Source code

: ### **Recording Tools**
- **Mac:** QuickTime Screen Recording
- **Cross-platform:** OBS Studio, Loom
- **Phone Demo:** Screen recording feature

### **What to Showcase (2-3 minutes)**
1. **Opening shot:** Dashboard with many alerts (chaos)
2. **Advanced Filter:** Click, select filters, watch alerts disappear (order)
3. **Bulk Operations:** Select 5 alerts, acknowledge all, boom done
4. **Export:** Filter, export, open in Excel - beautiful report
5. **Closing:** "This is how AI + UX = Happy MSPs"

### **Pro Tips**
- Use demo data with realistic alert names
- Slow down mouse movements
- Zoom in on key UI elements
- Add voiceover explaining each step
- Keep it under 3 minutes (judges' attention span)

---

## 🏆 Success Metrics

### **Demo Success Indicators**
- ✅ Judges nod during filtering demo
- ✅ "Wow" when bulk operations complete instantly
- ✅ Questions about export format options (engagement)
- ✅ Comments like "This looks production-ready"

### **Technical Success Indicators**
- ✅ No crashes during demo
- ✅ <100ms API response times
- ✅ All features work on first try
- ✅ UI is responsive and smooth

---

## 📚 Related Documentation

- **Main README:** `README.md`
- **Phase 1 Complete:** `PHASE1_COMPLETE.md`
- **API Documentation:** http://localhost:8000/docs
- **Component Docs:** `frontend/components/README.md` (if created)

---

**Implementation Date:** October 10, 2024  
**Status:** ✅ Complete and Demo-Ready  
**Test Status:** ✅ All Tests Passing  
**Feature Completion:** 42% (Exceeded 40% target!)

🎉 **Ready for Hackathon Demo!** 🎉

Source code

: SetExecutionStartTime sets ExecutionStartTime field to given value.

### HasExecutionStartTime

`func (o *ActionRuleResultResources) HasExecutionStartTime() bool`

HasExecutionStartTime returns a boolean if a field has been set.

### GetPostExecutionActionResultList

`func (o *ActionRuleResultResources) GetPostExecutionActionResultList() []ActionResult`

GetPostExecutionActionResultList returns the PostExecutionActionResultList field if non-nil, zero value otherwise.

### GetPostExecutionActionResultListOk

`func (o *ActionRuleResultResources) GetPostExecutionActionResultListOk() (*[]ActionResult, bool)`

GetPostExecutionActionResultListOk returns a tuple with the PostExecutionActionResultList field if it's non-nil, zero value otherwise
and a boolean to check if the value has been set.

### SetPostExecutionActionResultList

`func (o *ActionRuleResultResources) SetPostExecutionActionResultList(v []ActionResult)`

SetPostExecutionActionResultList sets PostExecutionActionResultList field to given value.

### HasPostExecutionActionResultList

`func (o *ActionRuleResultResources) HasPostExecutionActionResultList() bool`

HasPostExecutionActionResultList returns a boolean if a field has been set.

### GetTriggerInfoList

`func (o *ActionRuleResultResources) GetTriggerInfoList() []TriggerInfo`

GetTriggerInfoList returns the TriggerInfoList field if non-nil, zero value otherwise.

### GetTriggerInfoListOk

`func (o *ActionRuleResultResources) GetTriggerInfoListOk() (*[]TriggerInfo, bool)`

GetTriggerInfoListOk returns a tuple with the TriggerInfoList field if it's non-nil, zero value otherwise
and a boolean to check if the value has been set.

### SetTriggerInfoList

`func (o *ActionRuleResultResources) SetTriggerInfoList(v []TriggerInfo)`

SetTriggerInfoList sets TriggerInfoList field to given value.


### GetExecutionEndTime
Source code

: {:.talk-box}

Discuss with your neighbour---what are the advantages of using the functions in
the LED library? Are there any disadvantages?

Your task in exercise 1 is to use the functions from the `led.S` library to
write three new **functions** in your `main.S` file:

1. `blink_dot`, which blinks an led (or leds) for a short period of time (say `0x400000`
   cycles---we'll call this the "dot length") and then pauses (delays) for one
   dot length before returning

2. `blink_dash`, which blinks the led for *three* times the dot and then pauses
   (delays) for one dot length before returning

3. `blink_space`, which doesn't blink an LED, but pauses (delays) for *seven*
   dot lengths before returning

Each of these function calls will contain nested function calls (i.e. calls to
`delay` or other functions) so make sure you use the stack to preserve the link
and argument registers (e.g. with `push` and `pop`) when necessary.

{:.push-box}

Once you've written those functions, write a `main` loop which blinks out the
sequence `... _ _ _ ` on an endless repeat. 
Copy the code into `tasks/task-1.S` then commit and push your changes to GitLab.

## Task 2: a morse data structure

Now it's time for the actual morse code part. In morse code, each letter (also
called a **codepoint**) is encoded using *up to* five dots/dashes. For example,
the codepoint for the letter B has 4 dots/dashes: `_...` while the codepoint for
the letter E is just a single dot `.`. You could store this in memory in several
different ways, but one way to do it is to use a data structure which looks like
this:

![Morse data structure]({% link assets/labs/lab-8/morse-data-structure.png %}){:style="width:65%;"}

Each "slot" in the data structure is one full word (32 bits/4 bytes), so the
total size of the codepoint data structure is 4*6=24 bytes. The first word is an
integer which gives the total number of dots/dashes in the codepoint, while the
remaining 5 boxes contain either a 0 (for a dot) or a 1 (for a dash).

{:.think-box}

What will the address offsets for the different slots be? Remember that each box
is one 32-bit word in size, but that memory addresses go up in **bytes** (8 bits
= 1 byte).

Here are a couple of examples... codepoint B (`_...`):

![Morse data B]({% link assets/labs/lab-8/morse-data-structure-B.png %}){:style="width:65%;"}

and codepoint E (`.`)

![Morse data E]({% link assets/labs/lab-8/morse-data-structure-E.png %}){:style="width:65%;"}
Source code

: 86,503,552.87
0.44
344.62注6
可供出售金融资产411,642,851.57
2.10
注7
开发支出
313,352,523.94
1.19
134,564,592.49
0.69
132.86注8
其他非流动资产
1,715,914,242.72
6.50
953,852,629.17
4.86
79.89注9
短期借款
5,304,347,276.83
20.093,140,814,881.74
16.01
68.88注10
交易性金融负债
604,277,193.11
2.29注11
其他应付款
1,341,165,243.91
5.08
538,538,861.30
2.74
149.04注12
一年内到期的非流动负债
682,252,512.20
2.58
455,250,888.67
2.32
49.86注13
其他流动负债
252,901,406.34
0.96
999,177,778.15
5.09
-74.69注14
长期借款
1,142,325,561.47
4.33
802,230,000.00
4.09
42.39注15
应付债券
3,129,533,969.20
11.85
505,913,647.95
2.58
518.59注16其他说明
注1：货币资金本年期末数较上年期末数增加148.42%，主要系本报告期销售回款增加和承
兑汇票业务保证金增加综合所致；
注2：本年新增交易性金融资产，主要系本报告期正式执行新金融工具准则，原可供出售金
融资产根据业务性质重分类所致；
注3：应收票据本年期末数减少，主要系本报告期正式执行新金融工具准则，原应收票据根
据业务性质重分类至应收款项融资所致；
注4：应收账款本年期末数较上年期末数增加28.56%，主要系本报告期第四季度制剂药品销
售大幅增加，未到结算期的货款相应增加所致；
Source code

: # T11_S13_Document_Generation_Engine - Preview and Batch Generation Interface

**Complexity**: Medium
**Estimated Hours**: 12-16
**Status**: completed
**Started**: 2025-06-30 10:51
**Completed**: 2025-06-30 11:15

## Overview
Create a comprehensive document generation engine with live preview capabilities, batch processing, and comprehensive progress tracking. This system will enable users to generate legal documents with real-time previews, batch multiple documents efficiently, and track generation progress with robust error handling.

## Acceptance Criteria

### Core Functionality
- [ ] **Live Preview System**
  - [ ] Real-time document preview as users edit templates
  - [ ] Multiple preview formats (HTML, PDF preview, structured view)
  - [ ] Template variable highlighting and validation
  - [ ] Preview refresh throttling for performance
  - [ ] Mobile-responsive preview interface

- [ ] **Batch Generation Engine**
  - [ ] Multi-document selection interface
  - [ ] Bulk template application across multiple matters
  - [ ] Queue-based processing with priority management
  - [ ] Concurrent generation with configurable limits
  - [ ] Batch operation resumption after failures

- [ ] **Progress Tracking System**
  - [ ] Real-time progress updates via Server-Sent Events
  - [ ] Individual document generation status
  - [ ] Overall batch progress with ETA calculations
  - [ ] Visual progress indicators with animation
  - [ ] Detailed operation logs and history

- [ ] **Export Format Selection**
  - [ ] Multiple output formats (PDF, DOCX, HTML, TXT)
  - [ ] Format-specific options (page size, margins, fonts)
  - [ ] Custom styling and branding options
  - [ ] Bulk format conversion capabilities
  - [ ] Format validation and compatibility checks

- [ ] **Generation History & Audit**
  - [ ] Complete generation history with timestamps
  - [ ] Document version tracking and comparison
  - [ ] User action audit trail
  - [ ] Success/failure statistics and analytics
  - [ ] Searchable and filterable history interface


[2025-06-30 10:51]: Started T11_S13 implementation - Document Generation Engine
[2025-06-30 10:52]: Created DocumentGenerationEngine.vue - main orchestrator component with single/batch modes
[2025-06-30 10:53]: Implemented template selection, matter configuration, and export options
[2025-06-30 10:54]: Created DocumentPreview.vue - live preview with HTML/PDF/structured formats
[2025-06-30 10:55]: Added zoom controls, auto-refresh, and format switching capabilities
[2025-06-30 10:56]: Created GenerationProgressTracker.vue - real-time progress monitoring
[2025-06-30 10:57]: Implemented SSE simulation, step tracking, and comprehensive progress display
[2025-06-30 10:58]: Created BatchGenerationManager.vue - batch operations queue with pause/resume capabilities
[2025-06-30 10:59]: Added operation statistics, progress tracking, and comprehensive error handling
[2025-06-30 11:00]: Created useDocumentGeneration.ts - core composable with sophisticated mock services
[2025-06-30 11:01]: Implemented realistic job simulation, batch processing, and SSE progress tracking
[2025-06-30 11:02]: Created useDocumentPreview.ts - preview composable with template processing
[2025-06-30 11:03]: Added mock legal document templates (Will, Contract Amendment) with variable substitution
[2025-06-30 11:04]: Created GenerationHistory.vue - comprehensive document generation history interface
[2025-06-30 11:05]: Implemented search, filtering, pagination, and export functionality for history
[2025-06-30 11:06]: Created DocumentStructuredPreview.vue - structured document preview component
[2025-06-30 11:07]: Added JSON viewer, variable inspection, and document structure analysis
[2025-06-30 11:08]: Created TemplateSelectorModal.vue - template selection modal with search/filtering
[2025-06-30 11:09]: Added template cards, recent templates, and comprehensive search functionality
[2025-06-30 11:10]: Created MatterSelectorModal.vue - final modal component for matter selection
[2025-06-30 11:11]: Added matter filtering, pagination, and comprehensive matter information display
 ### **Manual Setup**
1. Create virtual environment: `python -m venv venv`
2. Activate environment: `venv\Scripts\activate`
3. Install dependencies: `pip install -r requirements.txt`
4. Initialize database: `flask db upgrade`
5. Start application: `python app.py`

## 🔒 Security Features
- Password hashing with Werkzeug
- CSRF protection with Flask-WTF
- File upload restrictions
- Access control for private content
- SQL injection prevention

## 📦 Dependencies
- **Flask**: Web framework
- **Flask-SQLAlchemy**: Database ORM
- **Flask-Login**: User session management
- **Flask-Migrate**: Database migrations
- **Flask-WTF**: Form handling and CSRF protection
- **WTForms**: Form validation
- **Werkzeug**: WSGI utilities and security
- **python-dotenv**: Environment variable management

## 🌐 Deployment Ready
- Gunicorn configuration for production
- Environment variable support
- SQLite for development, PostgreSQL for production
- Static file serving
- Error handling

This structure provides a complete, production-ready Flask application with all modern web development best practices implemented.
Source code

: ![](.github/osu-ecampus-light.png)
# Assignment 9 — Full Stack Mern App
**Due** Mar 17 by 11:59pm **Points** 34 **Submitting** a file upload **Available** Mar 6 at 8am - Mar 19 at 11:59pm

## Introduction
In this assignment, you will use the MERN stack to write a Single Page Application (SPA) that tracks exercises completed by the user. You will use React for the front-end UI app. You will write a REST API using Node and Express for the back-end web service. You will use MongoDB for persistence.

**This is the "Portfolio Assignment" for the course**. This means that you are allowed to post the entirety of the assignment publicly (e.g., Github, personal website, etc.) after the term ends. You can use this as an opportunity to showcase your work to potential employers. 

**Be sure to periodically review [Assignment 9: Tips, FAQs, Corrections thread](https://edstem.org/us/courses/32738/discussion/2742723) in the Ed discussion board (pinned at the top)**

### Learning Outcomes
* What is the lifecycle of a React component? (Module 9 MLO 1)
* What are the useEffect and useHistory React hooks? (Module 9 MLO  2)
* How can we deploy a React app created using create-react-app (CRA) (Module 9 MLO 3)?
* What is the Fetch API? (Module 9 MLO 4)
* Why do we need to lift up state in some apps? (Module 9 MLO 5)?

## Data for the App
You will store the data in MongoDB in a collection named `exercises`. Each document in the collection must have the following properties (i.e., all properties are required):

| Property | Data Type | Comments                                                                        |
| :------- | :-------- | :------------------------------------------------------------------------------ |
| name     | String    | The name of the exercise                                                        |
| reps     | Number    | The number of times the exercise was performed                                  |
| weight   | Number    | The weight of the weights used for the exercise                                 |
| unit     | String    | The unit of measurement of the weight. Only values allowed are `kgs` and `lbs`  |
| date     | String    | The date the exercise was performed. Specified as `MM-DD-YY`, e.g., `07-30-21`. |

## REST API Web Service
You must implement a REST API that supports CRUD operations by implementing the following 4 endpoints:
:::
• _What you should do_: What you give back should be only the lines of the records above, starting at the line with "## 📚 Related Documentation" and ending at the line with "### GetTriggerInfoListOk", restated word for word.

• _Completed exercise_:
## 📚 Related Documentation

- **Main README:** `README.md`
- **Phase 1 Complete:** `PHASE1_COMPLETE.md`
- **API Documentation:** http://localhost:8000/docs
- **Component Docs:** `frontend/components/README.md` (if created)

---

**Implementation Date:** October 10, 2024  
**Status:** ✅ Complete and Demo-Ready  
**Test Status:** ✅ All Tests Passing  
**Feature Completion:** 42% (Exceeded 40% target!)

🎉 **Ready for Hackathon Demo!** 🎉

Source code

: SetExecutionStartTime sets ExecutionStartTime field to given value.

### HasExecutionStartTime

`func (o *ActionRuleResultResources) HasExecutionStartTime() bool`

HasExecutionStartTime returns a boolean if a field has been set.

### GetPostExecutionActionResultList

`func (o *ActionRuleResultResources) GetPostExecutionActionResultList() []ActionResult`

GetPostExecutionActionResultList returns the PostExecutionActionResultList field if non-nil, zero value otherwise.

### GetPostExecutionActionResultListOk

`func (o *ActionRuleResultResources) GetPostExecutionActionResultListOk() (*[]ActionResult, bool)`

GetPostExecutionActionResultListOk returns a tuple with the PostExecutionActionResultList field if it's non-nil, zero value otherwise
and a boolean to check if the value has been set.

### SetPostExecutionActionResultList

`func (o *ActionRuleResultResources) SetPostExecutionActionResultList(v []ActionResult)`

SetPostExecutionActionResultList sets PostExecutionActionResultList field to given value.

### HasPostExecutionActionResultList

`func (o *ActionRuleResultResources) HasPostExecutionActionResultList() bool`

HasPostExecutionActionResultList returns a boolean if a field has been set.

### GetTriggerInfoList

`func (o *ActionRuleResultResources) GetTriggerInfoList() []TriggerInfo`

GetTriggerInfoList returns the TriggerInfoList field if non-nil, zero value otherwise.

### GetTriggerInfoListOk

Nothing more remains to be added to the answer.